Abraham Almonte getting a long look in Mariners' outfield
With each passing day of spring training, Abraham Almonte moves closer to locking up a spot on the opening-day roster.
Seattle Times staff reporter
PEORIA, Ariz. — With each passing day of spring training, Abraham Almonte moves closer to locking up a spot on the opening-day roster.
By the time the Mariners leave Arizona and head to Los Angeles for the season opener, could Almonte even grab a starting spot?
In Wednesday’s 8-5 loss to the Cleveland Indians at Peoria Stadium, Almonte got another start in center field and was batting at the top the order for manager Lloyd McClendon.
Almonte made his presence known immediately, yanking a leadoff homer to right field to score the first of four runs in the inning.
“It felt good,” Almonte said. “I got a good pitch and I put a very good swing on it.”
Almonte went 1 for 3 in the game and played flawlessly in center field.
“He just needs to continue to play well,” McClendon said. “He’s done a nice job for us in the leadoff spot. He’s shown some power. He has speed. He’s making an effort to get some bunts down.”
It’s the speed and ability to switch-hit that makes Almonte intriguing. The Mariners were one of the least athletic teams in the American League last season. Almonte brings a level of speed that is lacking. With a day-to-day lineup featuring a plethora of left-handed hitters, Almonte’s ability to turn around and bat from the right side with a lefty on the mound is a plus.
He understands the duties of a leadoff hitter. While Almonte’s on-base percentage in 25 big-league games was just .313, he did put up a .403 OBP in 94 games with Class AAA Tacoma.
“You just have to stay confident and don’t be afraid to go to one or two strikes,” he said. “I don’t change anything. I just go up looking for a good pitch to hit, and if they don’t give it to me, I just take the walk. My goal is to find some way to get on base — hit, walk, bunt or whatever.”
Even at 24 and having played in seven professional seasons, Almonte is still raw in some ways.
He was originally signed as a second baseman by the Yankees. The conversion to the outfield came just a few years ago. While he has the ability to play all three positions, there are still some uncertainties. Admittedly, he struggled with catching balls near the outfield wall, never getting comfortable knowing he might collide with it.
One of outfield coach Andy Van Slyke’s daily drills is to shoot fly balls over the heads of outfielders with a pitching machine, forcing them to turn, retreat and then find the ball. The benefits are showing. A few days ago in Peoria, Almonte made a pair of tough catches on the warning track battling the sun and the wind.
“Those drills we’ve been doing helped,” he said. “I was more comfortable going toward the wall and I didn’t panic.”
The Mariners are taking a long look at Almonte. Expected starter Michael Saunders has yet to play a game in center this spring, playing mostly right field. McClendon said Saunders will move over and start playing games in center eventually. But Almonte’s value will be if he can play center field at a solid level.
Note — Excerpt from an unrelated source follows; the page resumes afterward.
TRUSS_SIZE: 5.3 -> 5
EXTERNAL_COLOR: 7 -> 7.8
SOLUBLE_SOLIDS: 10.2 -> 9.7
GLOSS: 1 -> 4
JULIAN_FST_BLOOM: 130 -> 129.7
The question for the Mariners will be whether they keep Almonte on the team if he doesn’t win a starting spot, or send him to Class AAA Tacoma to continue his development. His versatility could force the Mariners to put him on the team. McClendon could find ways to use him in almost every game.
Stephen Pryor threw a 35-pitch bullpen session. It was his fourth bullpen of the spring and another step in his recovery from surgery to repair a torn latissimus dorsi in his throwing shoulder.
“Every bullpen I’m trying to do a little more effort level-wise,” he said. “I’m just trying to build back up to where I was.”
Pryor was throwing at about 85 percent and his last five pitches at 95 percent effort. He even threw eight breaking balls.
“I threw a couple good ones, and a few bad ones,” he said.
Because he’s feeling no soreness after a session, it’s hard for him not to want to push it more.
“Keep the shock collar on me and keep me from doing too much,” he said. “I’m feeling good. And I’m not getting sore and I want to go. But it’s smart not to rush. It’s a long season and I want to feel good till the end.”
There are no expectations of him being ready by the start of the season. The timetable back will be “very slow and very deliberate” according to McClendon.
“That’s on purpose,” he said. “We’re not going to rush this young man. He’s throwing well. He feels good. But we need to get that velocity up where it needs to be for him to be the dominant guy he needs to be. You just can’t rush the process.”
• Robinson Cano singled in his fifth straight Cactus League game. He is hitting .500 (6 for 12).
• Nick Franklin had a two-run single and a stolen base as he continues to battle Brad Miller for the starting shortstop job.
• Fernando Rodney will make his Mariners debut Thursday in Glendale against the White Sox.
• Brandon Maurer made his first appearance after missing a few days with a sore back. He pitched two innings, giving up one run on two hits with a walk.